ESPN.com does not feature a constantly-updating Suspension Probability chart for its talent, though if it did, Adrian Wojnarowski's would have jumped up violently as soon as he hit send on his two-word response to Missouri senator Josh Hawley. Woj is not often thought of as a cog in a corporate machine but when it comes down to brass tacks, that's what he is. A valuable and unique cog, to be sure, but part of something that's the sum of its parts and universally fitted with a pair of Mouse ears and profit-focused eyes.
Bad-faith antagonists tend to elbow the ribs and chin a la Bill Laimbeer and aggravation is often the point. Snapping occasionally is human and feels damn good. But an employee just can't do that. Certainly not from a work account. A less valuable one, in fact, would likely be collecting their things in a cardboard box and joining the legions of jobless for such a misstep in judgement -- righteous or otherwise.
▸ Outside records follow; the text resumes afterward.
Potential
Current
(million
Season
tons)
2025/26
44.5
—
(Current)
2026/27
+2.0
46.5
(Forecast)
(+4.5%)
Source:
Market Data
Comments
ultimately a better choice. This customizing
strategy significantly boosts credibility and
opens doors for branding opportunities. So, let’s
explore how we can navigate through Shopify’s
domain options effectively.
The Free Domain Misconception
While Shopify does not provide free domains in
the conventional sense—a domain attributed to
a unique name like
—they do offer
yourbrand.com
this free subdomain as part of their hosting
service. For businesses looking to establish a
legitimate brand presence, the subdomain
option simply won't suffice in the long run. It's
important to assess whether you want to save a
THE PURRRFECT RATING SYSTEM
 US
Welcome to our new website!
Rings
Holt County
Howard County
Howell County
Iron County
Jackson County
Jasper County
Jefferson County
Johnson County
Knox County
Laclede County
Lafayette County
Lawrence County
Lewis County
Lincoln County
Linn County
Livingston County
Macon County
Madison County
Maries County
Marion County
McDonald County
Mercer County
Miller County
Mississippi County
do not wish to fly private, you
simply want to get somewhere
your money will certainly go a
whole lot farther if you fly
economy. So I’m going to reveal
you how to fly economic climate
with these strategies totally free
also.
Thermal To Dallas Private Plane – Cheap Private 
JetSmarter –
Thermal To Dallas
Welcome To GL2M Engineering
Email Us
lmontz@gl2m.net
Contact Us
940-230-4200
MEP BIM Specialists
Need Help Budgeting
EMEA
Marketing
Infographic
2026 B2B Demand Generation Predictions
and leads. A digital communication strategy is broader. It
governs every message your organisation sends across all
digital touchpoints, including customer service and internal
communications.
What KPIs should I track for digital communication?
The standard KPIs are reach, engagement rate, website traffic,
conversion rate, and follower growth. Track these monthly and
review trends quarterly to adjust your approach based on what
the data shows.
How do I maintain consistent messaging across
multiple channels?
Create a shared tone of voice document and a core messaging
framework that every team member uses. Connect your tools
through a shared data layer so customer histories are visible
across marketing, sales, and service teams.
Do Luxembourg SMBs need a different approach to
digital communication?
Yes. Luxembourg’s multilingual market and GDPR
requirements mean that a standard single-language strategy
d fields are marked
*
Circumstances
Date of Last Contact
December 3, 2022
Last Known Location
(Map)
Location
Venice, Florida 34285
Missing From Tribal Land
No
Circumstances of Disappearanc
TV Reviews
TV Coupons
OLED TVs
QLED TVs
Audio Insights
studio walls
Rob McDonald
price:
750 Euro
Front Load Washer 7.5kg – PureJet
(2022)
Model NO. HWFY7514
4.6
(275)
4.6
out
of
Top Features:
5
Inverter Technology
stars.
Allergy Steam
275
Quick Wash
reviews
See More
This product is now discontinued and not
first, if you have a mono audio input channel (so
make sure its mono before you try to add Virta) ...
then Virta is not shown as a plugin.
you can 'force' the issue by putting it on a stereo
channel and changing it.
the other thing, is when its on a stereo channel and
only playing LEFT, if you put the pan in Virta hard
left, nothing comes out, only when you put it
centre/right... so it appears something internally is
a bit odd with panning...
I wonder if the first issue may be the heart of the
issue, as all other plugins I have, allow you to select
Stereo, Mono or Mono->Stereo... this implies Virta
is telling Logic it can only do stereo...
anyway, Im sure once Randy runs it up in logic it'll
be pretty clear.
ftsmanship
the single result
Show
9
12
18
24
Being suspended without pay is a real punishment. Temporarily -- or permanently -- avoiding the NBA bubble in a hotspot of COVID-19 spread is not. This could be a blessing in disguise for Wojnarowski, who can use his downtime to consider if he needs the network more than it needs him. It should be a rather short deliberation.
In the grand scheme of things, this seems like the type of bad P.R. hit ESPN can move past in short time. It's a feather in the cap of those who want to score points against the Big Bad Echo Chamber, to be sure. Credit where credit is due. Hawley got exactly what he wanted out of the situation, as did those who were snitch-tagged.
And perhaps that's where to drill down. What Hawley did was oddly familiar. Trolling marquee media members then going public with their responses feels like a building block of sports blogging. Getting a big-time personality to use a naughty word in your direction and then posting it the crown jewel of a 2009 post. The big boys might link to it. Your Blogspot might get such a large influx of traffic that it crashes. It would have been a great way to get one's name out there.
To paint with a large brush, those who were filling their idle time with such endeavors back then weren't usually tasked with also solving important national problems. It was more likely to be something they did for a few hours after working an insurance job for kicks and giggles. But at some point the script changed dramatically. Those with the most power in this country have opted to harness and unleash it creating Epic Content.
It's not great and is an unfortunate trend on all sides of the aisle. There is an insane amount of time and energy being spent trying to score points in the Great Online Game at the opposition's expense that could be used for more productive endeavors. We're racing toward another hundred thousand dead of a mismanaged pandemic with no real end or plan in sight. Millions of families have been decimated by unemployment and aren't being addressed with substantial help.
Yet we have people arguing about goddamn beans. One side isn't going to eat them and the other is going to make up for it by gorging senselessly. Republican and Democratic lawmakers alike troll the trending bar of websites so they can weigh in with their two cents like some miserable blogger while the country burns.
To this I offer a simple suggestion -- one void of hubris. If that's what you want to do, let's switch jobs. You can even keep the salary. And if you don't want to switch with me, there's any number of and well-meaning and thoughtful Content Creators who would love the opportunity to make a positive impact if given access to the engine of government. There are millions who would happily eschew shouting into the void in favor of showing they actually care about people and not just messaging.
And, yeah, this surely all sounds snarky and aggrieved and unrealistic. Maybe it's all three. But consider, if you can stop being angry long enough to do it, the absolute worthlessness of this whole ordeal. From Hawley sending the original letter to the scores of media recipients who ignored it to the one who didn't and subsequent fallout. Then consider there's a real chance this was Hawley's ideal outcome.
It's all a bit more than screwed-up. ESPN taking swift and bold action to penalize Wojnarowski was predictable. More predictable yet is how the move won't turn down volume even one decibel on those who are using their microphones to shout how bad they are. The whole thing seems short-sighted and unproductive.
Of course, that's probably the point.